In early November, the clashes between the FSA and security forces in Homs escalated as the siege continued. After six days of bombardment, the Syrian Army stormed the city on 8 November, leading to heavy street fighting in several neighborhoods. Homs had demonstrated significantly more resistance than other restive cities and towns, experiencing fierce crackdowns by security forces. Homs became what the opposition sometimes called the "Capital of the Revolution", as the newly formed FSA began to gain ground and control of several quarters of the city.

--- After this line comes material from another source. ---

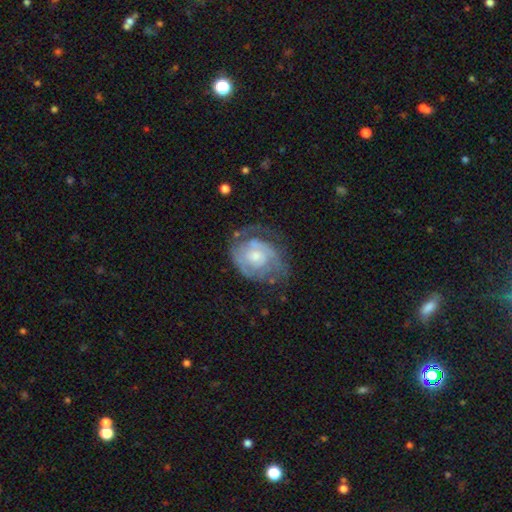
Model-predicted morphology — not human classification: A featured or disk galaxy (80%) with no bar (73%), 2 (47%) tight (57%) spiral arms (88%) and a moderate central bulge (49%). Merging: none (54%).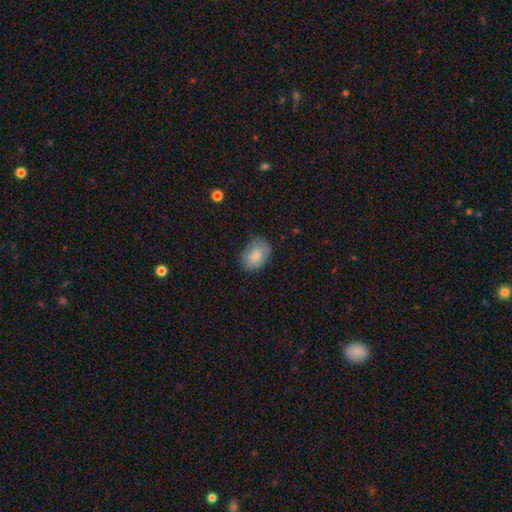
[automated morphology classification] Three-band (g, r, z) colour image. It shows a smooth galaxy with no disk features (79%) that is in between round and cigar-shaped (81%). Merging: none (76%).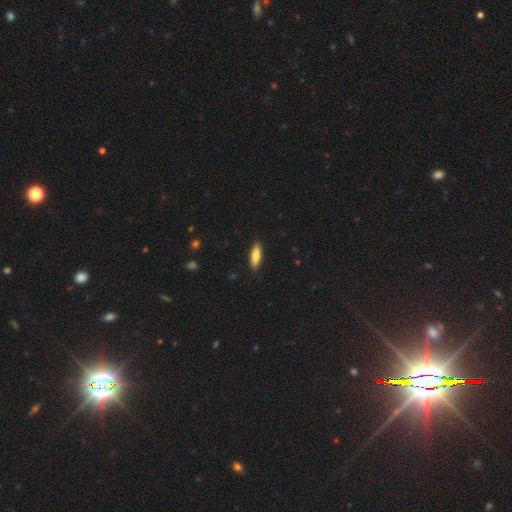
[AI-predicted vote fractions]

November saw increasing rebel attacks, as opposition forces grew in number. Since 14 November, sporadic fighting between armed rebels and security forces began to become more frequent in Hama and Daraa Governorate.[170] Rebels engaged in ambushes against Syrian soldiers, and security forces conducted raids on towns where opposition forces were suspected to be hiding in. On 16 and 17 November, the FSA launched symbolic, deadly attacks on an air force intelligence complex in the Damascus suburb of Harasta, and the Baath party youth headquarters in Idlib Governorate, using machine guns and RPG's and firearms. In another symbolic attack on 20 November, opposition forces fired rocket-propelled grenades at Baath Party offices in Damascus.[171] On 25 November The FSA attacked on an airbase in Homs governorate, causing several personnel casualties.

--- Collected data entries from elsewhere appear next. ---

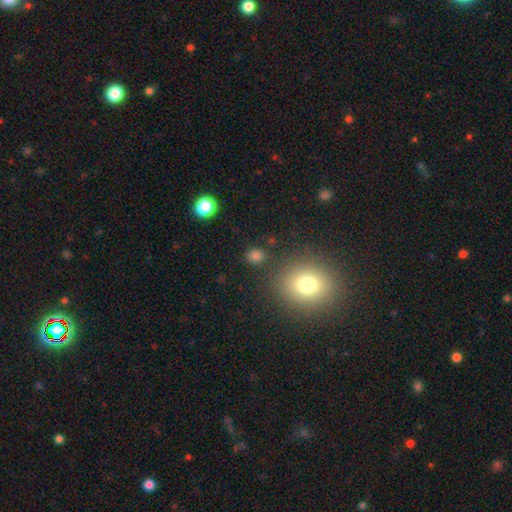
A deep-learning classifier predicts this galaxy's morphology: Smooth or featured?
  - smooth: 78% *
  - star or artifact: 17%
  - featured or disk: 5%
How rounded?
  - round: 68% *
  - in between: 31%
  - cigar-shaped: 1%
Merging?
  - none: 83% *
  - minor disturbance: 9%
  - merger: 4%
  - major disturbance: 4%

File:Fire in the Vicinity of an Oil Pipeline in Homs, Syria.jpg
Burning oil pipeline in Homs

Throughout December, heavy clashes between security and opposition forces continued across the country, especially in Daraa, Homs, Idlib, and Hama governorates, where discontent against the government was greater. Opposition forces became more organized as they launch bolder and more sophisticated attacks. On 1 December, FSA fighters killed eight personnel in a raid on an intelligence building in Idlib. On 15 December, opposition fighters ambushed checkpoints and military bases around Daraa, killing 27 soldiers, in one of the largest attacks yet on security forces.[172] However, the opposition received setbacks as well. On 19 December, the FSA suffered its largest loss of life when new defectors tried to abandon their positions and bases between the villages of Kensafra and Kefer Quaid in Idlib Governorate, leading to 72 defectors killed.[173]

File:Syrian Uprising Map of Homs Neighborhoods.png
Neighborhoods in Homs under siege (8 February 2012).

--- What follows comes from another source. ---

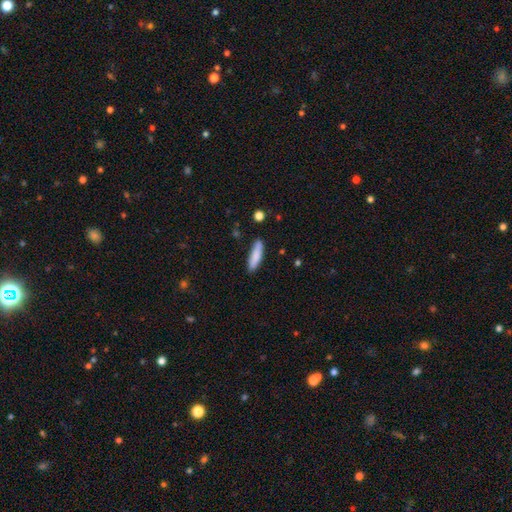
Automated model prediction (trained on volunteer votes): This appears to be a smooth galaxy with no disk features (84%) that is cigar-shaped (75%). Merging: none (84%).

January saw intense fighting in the opposition stronghold of Homs, as the opposition claimed to have gained control of 2/3 of the city. However, starting in 3 February, the Syrian army launched a major offensive to retake rebel-held neighborhoods in the city. In early March, weeks artillery bombardments and heavy street fighting, the Syrian army eventually captured the district of Baba Amr, a major rebel stronghold. The Syrian Army also captured the district of Karm al-Zeitoun by 9 March, before activists claimed that government forces killed 47 women and children. By the end of March, the Syrian army retook control of half a dozen districts, leaving them in control of 70 percent of the city.[174]

In an attack on buildings used by Syrian military intelligence in Aleppo, at least 28 people died and 235 were injured on 10 February 2012. The FSA, through colonel Arif Hamood, claimed responsibility for the attacks in an interview with France 24, saying mortars and RPGs had been used instead of car bombs as was initially reported.[175] However, shortly thereafter another FSA leader, Riad al-Asaad, denied FSA involvement and asserted a false flag conspiracy in which the Assad government is presented as the perpetrator of the attack on its own buildings.[176] A correspondent for the Dutch public broadcaster NOS described the latter as an unlikely explanation for the attacks, pointing out that the FSA have earlier indicated that one of their targets is military intelligence, which they hold responsible for a major part of the violence against the opposition.[177]

Ceasefire attempt

Kofi Annan's peace plan provided for a ceasefire, but even as the negotiations for it were being conducted, Syrian armed forces attacked a number of towns and villages, and summarily executed scores of people.[178]: 11  Incommunicado detention, including of children, also continued.[179] On 12 April, both sides, the Syrian Government and rebels of the FSA entered a UN mediated ceasefire period. It was a failure, with infractions of the ceasefire by both sides resulting in several dozen casualties. Acknowledging its failure, Annan called for Iran to be "part of the solution", though the country has been excluded from the Friends of Syria initiative.[180] The peace plan practically collapsed by early June and the UN mission was withdrawn from Syria. Annan officially resigned on 2 August 2012.

Renewed fighting

File:Map of the Syrian Uprising- June (Final).gif
Situation in Syria during June 2012[181] (Note: this map does not contain the situation in Syria's eastern parts, due to lack of verified information. However, it has been reported that 90% of Deir ez-Zor Governorate and its main city are in rebel control as of 24 July 2012)[182]

Following the Houla massacre and the consequent FSA ultimatum to the Syrian government, the cease fire practically collapsed towards the end of May 2012, as FSA began nation-wide offensives against the government troops. On 1 June, the Syrian President Bashar al-Assad vowed to crush an anti-regime uprising, after the rebel FSA announced that it was resuming "defensive operations".[183]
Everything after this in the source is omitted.